- _Material for the task_
** START **
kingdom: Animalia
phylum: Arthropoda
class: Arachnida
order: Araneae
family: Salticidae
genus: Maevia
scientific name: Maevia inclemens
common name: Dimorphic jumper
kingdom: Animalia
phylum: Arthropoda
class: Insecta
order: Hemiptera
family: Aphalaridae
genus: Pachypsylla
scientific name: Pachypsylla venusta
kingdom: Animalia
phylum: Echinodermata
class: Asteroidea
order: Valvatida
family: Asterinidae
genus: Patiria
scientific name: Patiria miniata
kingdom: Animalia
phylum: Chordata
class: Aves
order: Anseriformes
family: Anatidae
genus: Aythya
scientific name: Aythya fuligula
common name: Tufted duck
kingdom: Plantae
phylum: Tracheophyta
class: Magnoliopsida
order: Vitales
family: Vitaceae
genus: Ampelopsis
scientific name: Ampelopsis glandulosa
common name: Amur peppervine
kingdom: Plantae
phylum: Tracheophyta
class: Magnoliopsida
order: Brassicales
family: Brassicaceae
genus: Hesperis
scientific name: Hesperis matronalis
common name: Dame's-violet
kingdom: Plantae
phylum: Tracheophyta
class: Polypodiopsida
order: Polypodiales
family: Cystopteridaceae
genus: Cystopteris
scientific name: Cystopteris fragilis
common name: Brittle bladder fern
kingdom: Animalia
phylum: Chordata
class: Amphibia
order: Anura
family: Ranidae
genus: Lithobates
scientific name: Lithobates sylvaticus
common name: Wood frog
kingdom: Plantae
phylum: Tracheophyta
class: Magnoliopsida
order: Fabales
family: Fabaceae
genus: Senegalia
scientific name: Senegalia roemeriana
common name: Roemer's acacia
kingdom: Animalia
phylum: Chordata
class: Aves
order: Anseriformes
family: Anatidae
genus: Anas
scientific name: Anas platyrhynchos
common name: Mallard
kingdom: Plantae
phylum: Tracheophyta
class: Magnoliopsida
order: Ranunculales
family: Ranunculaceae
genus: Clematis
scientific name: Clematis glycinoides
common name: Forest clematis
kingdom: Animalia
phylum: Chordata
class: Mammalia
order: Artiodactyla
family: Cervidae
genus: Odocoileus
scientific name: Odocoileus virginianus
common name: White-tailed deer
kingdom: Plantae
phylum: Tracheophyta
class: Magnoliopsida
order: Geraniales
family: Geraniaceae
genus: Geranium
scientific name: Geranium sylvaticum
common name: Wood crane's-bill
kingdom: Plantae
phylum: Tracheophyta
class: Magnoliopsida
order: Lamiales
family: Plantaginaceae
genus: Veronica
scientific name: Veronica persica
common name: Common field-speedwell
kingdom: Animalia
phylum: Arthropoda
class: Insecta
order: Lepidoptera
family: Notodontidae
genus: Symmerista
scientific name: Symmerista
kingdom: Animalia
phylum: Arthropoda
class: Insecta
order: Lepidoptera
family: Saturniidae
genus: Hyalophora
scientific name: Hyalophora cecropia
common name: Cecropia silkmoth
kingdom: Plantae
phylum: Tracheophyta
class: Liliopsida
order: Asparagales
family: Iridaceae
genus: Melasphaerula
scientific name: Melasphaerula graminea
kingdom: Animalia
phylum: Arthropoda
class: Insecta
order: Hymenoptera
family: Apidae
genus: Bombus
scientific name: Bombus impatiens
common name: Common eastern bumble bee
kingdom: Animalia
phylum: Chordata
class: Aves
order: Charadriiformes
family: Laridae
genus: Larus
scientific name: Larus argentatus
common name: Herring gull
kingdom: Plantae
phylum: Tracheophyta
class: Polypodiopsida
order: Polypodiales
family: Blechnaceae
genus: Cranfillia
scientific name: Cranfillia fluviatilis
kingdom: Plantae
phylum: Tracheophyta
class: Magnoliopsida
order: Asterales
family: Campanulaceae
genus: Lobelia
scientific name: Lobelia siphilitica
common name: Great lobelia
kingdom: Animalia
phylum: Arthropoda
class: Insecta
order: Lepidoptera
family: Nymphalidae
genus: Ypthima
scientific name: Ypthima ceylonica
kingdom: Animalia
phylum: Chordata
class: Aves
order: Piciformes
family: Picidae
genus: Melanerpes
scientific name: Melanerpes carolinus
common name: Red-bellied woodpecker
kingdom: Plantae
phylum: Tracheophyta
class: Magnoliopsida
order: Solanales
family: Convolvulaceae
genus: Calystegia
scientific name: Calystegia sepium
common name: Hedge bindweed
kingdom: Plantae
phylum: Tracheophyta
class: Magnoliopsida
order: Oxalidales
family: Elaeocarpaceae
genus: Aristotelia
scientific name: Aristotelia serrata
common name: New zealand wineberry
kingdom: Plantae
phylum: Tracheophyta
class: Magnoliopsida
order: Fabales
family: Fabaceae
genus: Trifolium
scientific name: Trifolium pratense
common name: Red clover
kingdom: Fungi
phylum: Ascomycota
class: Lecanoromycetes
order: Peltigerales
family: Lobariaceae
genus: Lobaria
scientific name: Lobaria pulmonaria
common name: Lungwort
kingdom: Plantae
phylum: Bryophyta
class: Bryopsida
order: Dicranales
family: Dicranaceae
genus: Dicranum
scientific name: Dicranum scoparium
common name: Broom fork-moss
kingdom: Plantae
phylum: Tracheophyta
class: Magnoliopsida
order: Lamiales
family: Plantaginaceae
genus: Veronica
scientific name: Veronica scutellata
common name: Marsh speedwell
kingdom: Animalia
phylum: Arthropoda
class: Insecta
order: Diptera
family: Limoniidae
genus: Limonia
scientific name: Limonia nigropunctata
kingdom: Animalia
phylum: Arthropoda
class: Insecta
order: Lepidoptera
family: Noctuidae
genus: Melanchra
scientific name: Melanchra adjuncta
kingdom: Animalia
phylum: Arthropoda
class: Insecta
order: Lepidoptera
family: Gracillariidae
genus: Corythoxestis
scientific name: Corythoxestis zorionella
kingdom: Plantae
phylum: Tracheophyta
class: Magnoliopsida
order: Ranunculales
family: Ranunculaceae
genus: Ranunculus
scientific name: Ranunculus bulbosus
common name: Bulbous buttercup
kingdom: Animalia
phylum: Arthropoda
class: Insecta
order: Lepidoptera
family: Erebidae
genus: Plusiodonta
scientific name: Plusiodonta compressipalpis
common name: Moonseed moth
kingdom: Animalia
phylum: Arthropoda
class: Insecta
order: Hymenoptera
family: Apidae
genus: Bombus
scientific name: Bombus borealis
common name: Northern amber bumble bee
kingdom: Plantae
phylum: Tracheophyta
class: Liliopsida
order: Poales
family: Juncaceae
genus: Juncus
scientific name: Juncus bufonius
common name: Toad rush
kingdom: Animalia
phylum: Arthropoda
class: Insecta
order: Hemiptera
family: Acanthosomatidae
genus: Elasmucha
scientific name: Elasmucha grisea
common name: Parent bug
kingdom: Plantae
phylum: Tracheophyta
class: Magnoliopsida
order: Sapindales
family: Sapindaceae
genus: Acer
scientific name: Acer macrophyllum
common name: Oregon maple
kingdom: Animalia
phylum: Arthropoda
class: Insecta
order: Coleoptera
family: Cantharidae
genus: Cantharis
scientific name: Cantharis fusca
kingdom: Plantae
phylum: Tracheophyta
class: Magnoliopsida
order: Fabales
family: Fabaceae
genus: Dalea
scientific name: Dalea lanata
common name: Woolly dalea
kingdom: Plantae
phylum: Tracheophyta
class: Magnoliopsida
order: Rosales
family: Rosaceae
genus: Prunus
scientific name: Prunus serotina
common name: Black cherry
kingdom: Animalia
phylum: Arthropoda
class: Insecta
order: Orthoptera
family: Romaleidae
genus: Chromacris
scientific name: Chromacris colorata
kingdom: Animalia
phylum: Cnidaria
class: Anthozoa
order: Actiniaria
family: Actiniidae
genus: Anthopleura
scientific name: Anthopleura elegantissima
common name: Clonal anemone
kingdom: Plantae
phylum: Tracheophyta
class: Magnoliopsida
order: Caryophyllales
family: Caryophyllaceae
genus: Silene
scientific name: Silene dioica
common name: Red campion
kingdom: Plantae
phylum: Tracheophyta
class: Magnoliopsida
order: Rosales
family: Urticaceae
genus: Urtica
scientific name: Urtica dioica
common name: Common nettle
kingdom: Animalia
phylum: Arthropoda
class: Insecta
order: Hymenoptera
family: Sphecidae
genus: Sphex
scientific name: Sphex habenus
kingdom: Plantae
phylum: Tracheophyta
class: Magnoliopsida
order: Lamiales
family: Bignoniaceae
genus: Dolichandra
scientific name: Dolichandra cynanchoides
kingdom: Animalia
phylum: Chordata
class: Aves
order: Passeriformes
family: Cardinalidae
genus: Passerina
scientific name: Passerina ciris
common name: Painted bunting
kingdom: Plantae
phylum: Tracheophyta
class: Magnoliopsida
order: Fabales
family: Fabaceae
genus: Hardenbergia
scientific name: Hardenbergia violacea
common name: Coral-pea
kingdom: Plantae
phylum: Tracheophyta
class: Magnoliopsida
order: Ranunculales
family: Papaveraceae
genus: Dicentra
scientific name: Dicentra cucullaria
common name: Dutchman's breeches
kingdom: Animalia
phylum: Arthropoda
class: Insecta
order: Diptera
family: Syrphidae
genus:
** END **
- _Given request_
Arrange the lines of the listing above as a JSON list of strings, one string per line with blank lines omitted, starting at the line that contains "common name: Red campion" and running through the end of the listing. Include both of these end lines and no others.

- _The reply_
[
  "common name: Red campion",
  "kingdom: Plantae",
  "phylum: Tracheophyta",
  "class: Magnoliopsida",
  "order: Rosales",
  "family: Urticaceae",
  "genus: Urtica",
  "scientific name: Urtica dioica",
  "common name: Common nettle",
  "kingdom: Animalia",
  "phylum: Arthropoda",
  "class: Insecta",
  "order: Hymenoptera",
  "family: Sphecidae",
  "genus: Sphex",
  "scientific name: Sphex habenus",
  "kingdom: Plantae",
  "phylum: Tracheophyta",
  "class: Magnoliopsida",
  "order: Lamiales",
  "family: Bignoniaceae",
  "genus: Dolichandra",
  "scientific name: Dolichandra cynanchoides",
  "kingdom: Animalia",
  "phylum: Chordata",
  "class: Aves",
  "order: Passeriformes",
  "family: Cardinalidae",
  "genus: Passerina",
  "scientific name: Passerina ciris",
  "common name: Painted bunting",
  "kingdom: Plantae",
  "phylum: Tracheophyta",
  "class: Magnoliopsida",
  "order: Fabales",
  "family: Fabaceae",
  "genus: Hardenbergia",
  "scientific name: Hardenbergia violacea",
  "common name: Coral-pea",
  "kingdom: Plantae",
  "phylum: Tracheophyta",
  "class: Magnoliopsida",
  "order: Ranunculales",
  "family: Papaveraceae",
  "genus: Dicentra",
  "scientific name: Dicentra cucullaria",
  "common name: Dutchman's breeches",
  "kingdom: Animalia",
  "phylum: Arthropoda",
  "class: Insecta",
  "order: Diptera",
  "family: Syrphidae",
  "genus:"
]